**TASK INSTRUCTIONS:** From the records below, copy the lines that include "ring".

**DATA FOR THIS TASK:**
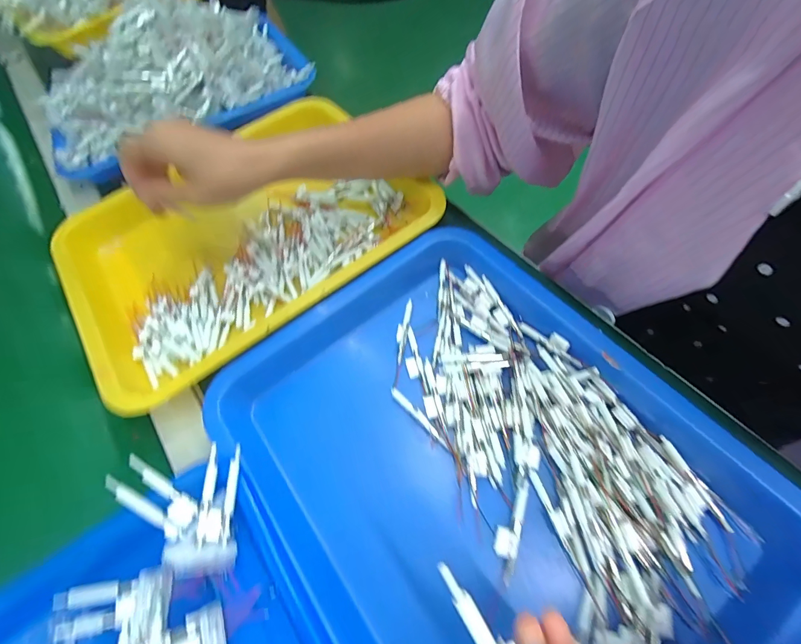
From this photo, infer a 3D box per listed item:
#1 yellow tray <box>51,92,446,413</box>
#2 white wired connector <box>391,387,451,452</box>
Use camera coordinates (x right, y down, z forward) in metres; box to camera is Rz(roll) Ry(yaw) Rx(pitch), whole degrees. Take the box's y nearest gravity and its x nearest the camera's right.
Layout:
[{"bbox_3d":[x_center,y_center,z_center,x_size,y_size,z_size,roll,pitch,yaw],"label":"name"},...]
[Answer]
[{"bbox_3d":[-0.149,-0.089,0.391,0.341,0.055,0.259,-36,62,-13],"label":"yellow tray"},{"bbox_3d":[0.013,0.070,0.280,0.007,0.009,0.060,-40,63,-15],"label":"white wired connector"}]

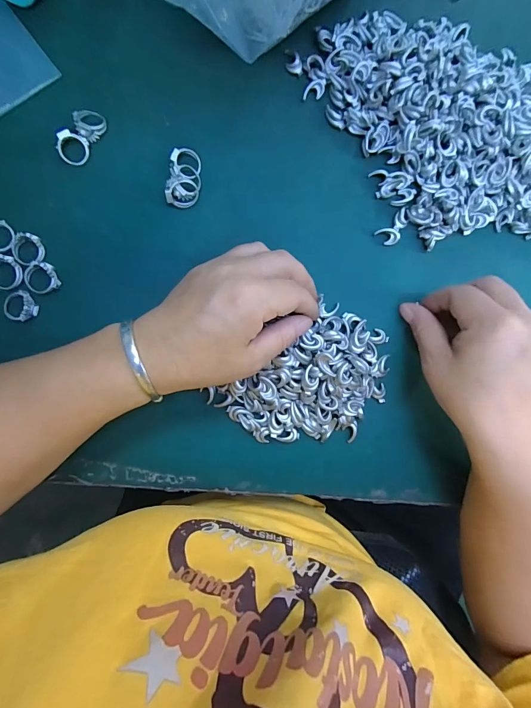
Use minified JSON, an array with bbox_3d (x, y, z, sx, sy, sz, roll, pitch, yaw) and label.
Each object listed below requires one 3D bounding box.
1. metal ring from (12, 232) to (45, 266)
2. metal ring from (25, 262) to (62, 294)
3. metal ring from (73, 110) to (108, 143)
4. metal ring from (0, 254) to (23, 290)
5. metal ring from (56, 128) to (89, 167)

**EXERCISE ANSWER:**
1. metal ring from (12, 232) to (45, 266)
2. metal ring from (25, 262) to (62, 294)
3. metal ring from (73, 110) to (108, 143)
4. metal ring from (0, 254) to (23, 290)
5. metal ring from (56, 128) to (89, 167)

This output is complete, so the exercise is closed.